Olhar Conceito

Terça-feira, 23 de abril de 2024

Notícias | Literatura

Editores e livreiros relembram evolução e apontam desafios da indústria do livro

RIO - Mais livros, mais festivais literários, mais autores. O mercado editorial cresceu nas últimas décadas, especialmente a partir dos anos 90, quando se tornou mais profissional e competitivo. Sempre presente desde a fundação do GLOBO, em 1925, a cobertura do mundo dos livros ganhou mais espaço em 1995, com a criação do Prosa (na época, Prosa & Verso).

O suplemento surgiu para seguir de perto uma produção cada vez maior, que continua a pautar também outros espaços do jornal, como o Segundo Caderno. Entre 1990 e 1995, o número de títulos no país passou de 22.479 a 40.503, dobrando também o faturamento com a venda de livros (cerca de R$ 900 milhões contra 1,8 bilhão). Acompanhar a evolução desse mercado gigante ainda é um desafio para editores, escritores e livreiros.

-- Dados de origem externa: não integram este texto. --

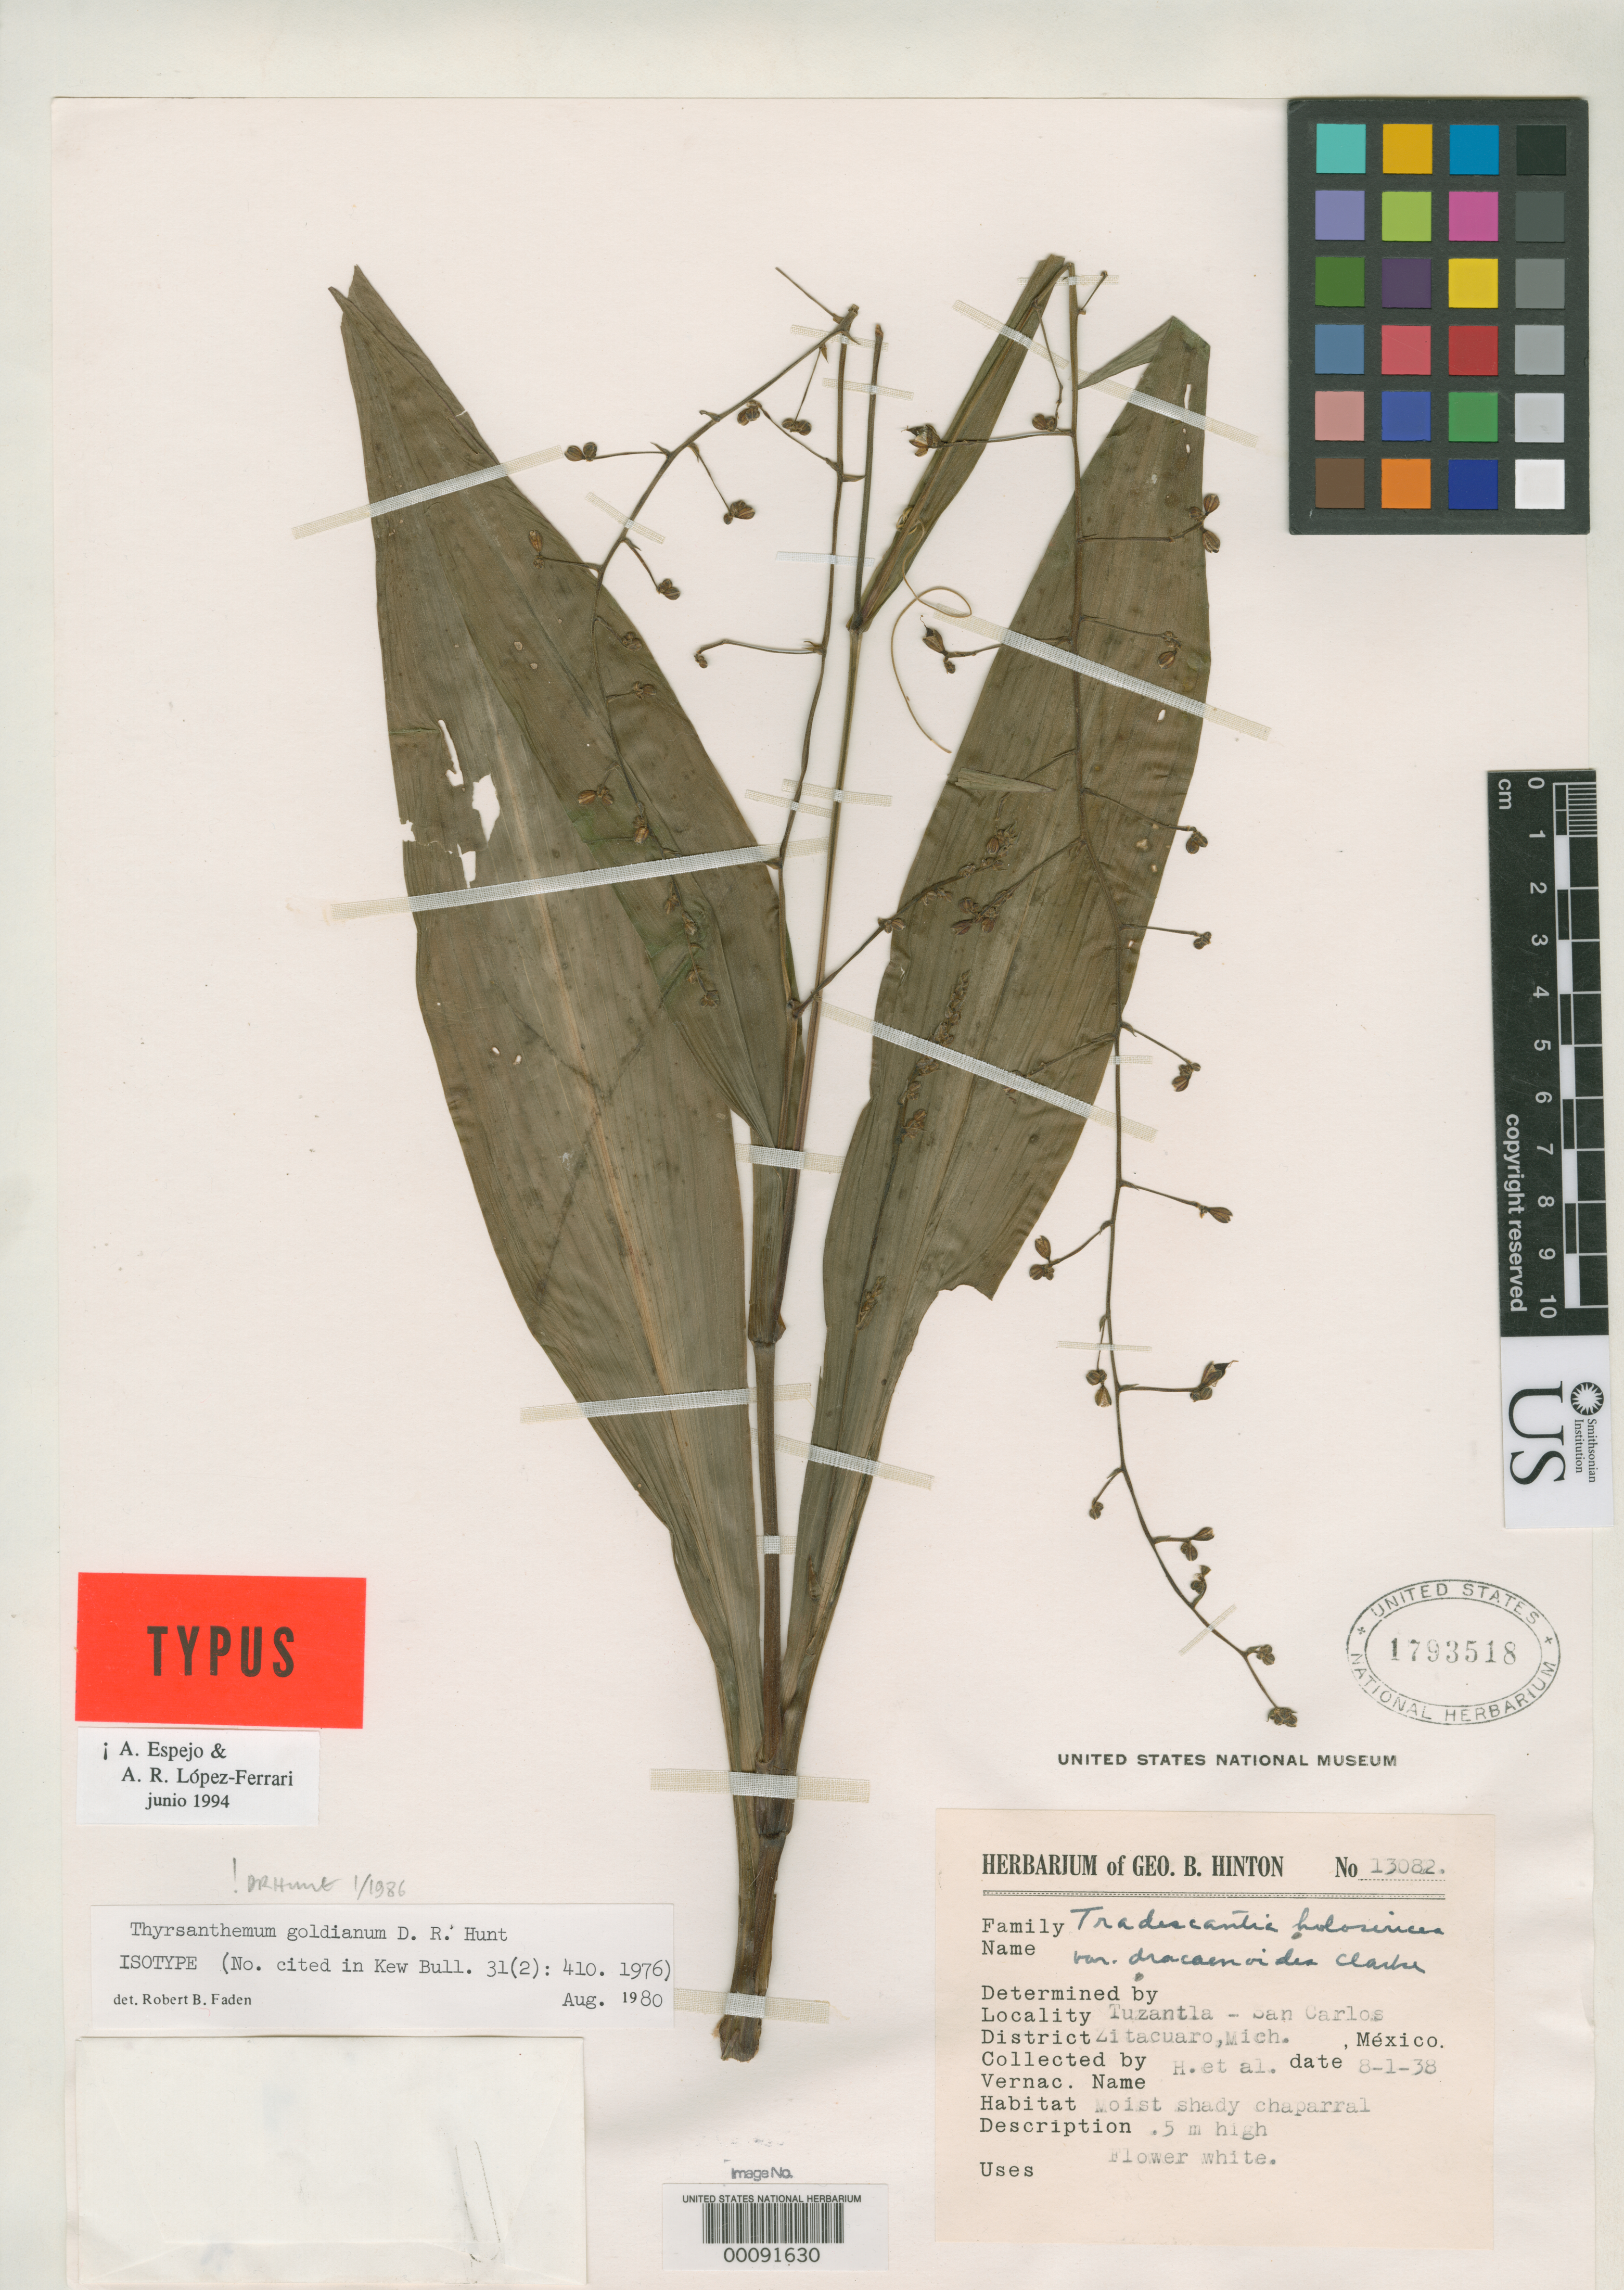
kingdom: Plantae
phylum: Tracheophyta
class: Liliopsida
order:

— O mercado editorial brasileiro se tornou muito competitivo nos últimos 20 anos. O surgimento de várias editoras e a chegada ao Brasil de grupos internacionais contribuiu para a profissionalização do setor — avalia Marcos Pereira, sócio da editora Sextante e presidente do Sindicato Nacional dos Editores de Livros (Snel).

Realizada anualmente desde 1990 pelo Snel e pela Câmara Brasileira do Livro (CBL), a pesquisa da produção e vendas do setor editorial revela uma maior variedade no mercado. Entre 1990 e 2014, o número de títulos quase triplicou (de 22.479 para 60.829), mas o número de exemplares vendidos duplicou (de 212 milhões para 435 milhões), o que sugere mais títulos com tiragens menores. As listas de mais vendidos refletem transformações econômicas e sociais do país nos últimos anos.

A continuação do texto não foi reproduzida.